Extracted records
========

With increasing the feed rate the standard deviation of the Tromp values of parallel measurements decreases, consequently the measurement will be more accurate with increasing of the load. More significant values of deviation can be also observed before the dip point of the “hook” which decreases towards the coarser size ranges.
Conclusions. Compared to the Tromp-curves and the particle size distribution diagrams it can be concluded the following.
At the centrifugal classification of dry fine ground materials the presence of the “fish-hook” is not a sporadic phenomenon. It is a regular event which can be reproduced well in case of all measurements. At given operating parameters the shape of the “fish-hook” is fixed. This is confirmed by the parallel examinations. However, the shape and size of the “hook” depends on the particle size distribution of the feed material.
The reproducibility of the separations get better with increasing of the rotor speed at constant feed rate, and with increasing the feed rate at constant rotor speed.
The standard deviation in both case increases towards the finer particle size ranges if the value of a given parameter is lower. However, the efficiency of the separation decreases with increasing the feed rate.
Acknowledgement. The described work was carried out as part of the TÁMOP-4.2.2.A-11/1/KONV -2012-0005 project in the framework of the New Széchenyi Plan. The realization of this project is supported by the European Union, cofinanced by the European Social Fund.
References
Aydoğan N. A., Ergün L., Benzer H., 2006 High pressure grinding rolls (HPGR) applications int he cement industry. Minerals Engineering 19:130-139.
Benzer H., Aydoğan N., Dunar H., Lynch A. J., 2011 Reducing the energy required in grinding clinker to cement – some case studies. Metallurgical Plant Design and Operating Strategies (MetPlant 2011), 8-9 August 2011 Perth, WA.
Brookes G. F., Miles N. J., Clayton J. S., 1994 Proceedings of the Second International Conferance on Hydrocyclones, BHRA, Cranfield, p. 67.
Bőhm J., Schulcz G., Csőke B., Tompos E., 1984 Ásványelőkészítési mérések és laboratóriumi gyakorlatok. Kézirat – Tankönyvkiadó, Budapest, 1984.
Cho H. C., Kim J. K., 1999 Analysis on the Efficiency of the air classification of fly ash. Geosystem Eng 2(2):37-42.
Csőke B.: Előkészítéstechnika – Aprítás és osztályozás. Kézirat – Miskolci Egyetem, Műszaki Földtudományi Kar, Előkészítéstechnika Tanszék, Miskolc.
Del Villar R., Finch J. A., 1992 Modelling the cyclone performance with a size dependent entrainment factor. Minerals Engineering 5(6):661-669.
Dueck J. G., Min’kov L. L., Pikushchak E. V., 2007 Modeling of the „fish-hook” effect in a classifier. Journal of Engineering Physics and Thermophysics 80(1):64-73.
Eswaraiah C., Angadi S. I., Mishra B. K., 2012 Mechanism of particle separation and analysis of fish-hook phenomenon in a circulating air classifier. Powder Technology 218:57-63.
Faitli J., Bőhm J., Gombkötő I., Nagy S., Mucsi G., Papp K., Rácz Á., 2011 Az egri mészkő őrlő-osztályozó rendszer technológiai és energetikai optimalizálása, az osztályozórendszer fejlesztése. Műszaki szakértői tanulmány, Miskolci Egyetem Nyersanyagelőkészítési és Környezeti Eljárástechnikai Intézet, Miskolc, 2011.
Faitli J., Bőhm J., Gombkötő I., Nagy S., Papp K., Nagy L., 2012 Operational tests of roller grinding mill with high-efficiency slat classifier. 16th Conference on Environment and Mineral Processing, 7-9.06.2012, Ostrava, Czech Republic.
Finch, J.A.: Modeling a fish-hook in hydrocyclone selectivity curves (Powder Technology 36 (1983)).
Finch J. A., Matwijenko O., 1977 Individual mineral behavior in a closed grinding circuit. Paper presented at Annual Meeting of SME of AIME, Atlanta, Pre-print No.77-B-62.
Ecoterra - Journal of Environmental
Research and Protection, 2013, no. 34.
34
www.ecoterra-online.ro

========

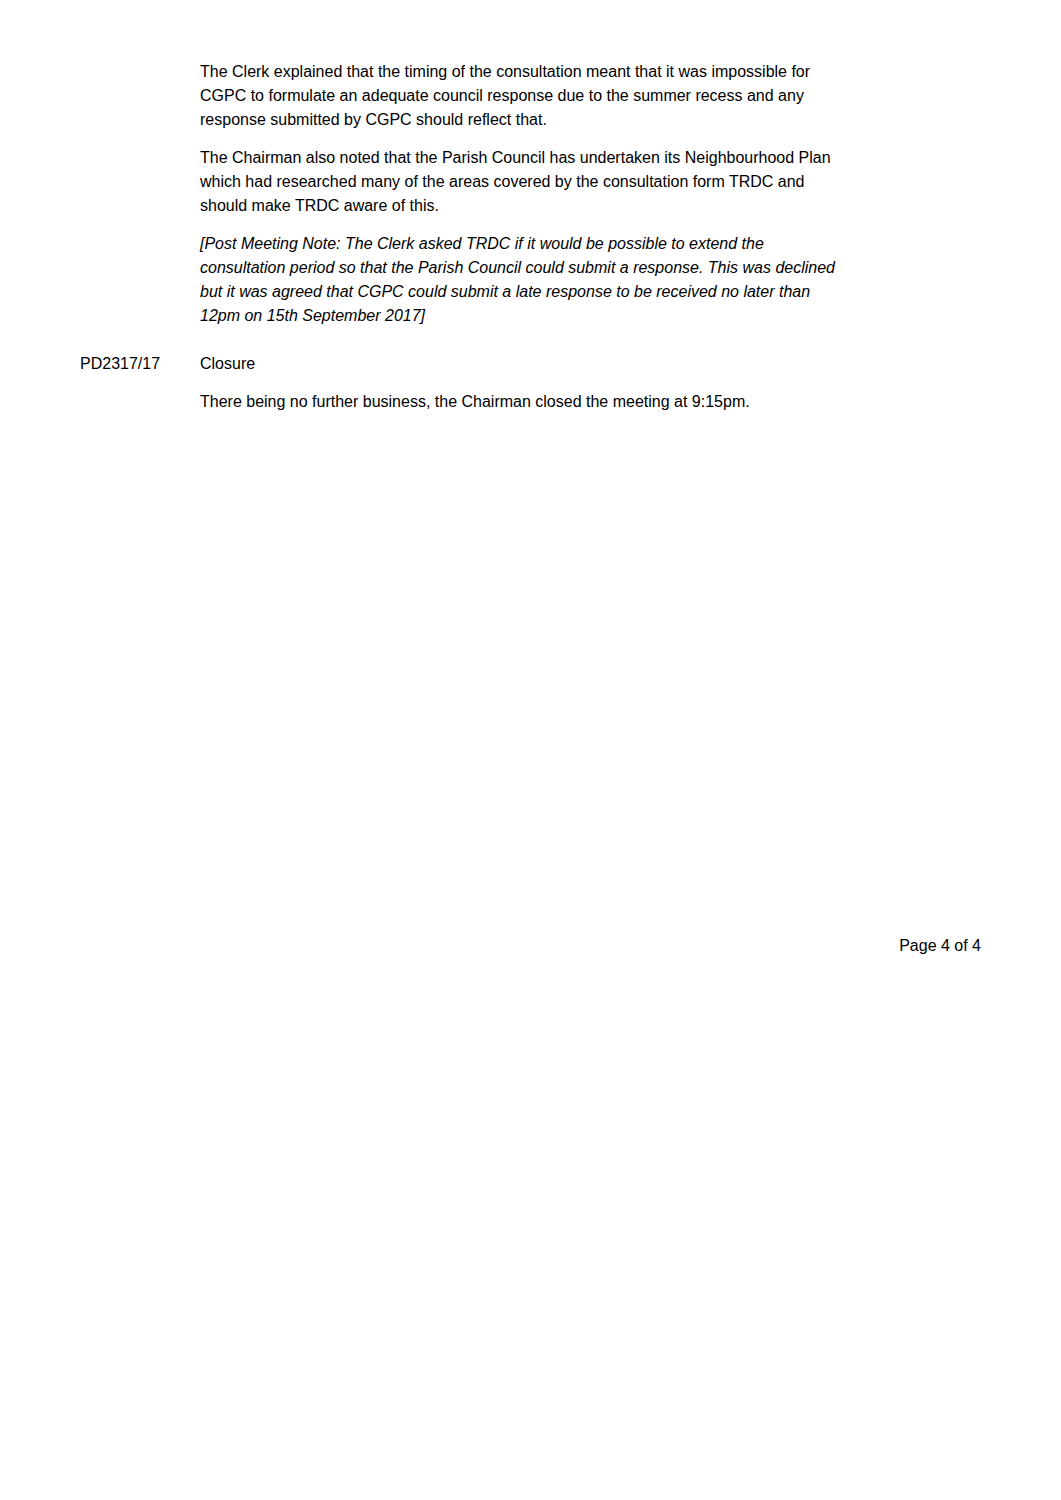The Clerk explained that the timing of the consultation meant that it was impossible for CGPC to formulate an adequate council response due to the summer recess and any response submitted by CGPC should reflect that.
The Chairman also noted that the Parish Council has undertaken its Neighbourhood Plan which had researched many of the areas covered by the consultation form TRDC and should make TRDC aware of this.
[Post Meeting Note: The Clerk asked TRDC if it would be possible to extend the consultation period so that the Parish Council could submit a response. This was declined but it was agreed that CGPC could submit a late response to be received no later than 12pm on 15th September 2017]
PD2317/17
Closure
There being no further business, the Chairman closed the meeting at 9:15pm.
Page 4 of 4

========

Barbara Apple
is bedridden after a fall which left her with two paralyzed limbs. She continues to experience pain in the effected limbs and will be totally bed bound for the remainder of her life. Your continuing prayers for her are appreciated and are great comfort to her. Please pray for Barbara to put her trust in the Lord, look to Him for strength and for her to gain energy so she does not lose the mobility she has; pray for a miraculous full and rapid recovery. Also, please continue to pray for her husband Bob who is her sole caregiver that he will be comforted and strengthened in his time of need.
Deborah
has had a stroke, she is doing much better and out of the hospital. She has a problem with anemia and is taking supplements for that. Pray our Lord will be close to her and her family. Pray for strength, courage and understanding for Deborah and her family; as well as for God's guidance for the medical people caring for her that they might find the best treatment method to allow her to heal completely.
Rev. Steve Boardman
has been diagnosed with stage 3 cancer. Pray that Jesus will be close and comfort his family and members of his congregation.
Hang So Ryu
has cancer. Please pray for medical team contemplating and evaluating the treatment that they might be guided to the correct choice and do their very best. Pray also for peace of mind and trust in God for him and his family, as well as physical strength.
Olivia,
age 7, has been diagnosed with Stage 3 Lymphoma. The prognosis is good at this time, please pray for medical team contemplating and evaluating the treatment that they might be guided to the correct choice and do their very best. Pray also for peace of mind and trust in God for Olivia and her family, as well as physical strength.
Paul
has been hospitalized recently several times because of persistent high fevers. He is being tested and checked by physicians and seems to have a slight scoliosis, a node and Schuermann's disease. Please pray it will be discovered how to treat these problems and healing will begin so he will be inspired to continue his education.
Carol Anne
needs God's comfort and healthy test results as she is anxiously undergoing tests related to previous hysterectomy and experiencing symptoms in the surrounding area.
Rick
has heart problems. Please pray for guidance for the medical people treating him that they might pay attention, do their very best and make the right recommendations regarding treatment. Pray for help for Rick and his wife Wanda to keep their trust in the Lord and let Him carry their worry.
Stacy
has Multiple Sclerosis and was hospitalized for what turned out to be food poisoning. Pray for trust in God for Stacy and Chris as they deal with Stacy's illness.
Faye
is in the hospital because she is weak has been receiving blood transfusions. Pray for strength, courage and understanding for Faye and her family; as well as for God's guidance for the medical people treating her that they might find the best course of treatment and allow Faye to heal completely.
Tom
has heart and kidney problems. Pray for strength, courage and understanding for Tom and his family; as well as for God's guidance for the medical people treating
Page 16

========

[THE PROBLEM] Return, from the data, each line that has the word "correct" in it.

[WRITTEN ANSWER]
has cancer. Please pray for medical team contemplating and evaluating the treatment that they might be guided to the correct choice and do their very best. Pray also for peace of mind and trust in God for him and his family, as well as physical strength.
age 7, has been diagnosed with Stage 3 Lymphoma. The prognosis is good at this time, please pray for medical team contemplating and evaluating the treatment that they might be guided to the correct choice and do their very best. Pray also for peace of mind and trust in God for Olivia and her family, as well as physical strength.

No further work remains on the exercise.